WORK TO BE COMPLETED: The records below are made of lines; count those holding the word "ابزار" and give the number only.

DATASET ENTRIES:
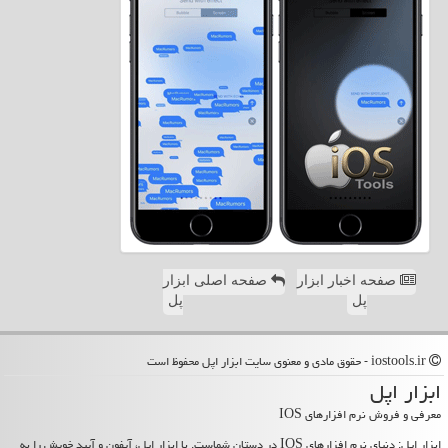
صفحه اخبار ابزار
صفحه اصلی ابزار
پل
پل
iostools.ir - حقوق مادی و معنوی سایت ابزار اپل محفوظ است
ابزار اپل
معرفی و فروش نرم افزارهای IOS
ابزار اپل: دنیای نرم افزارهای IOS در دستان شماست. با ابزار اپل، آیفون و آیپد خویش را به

TASK ANSWER: 5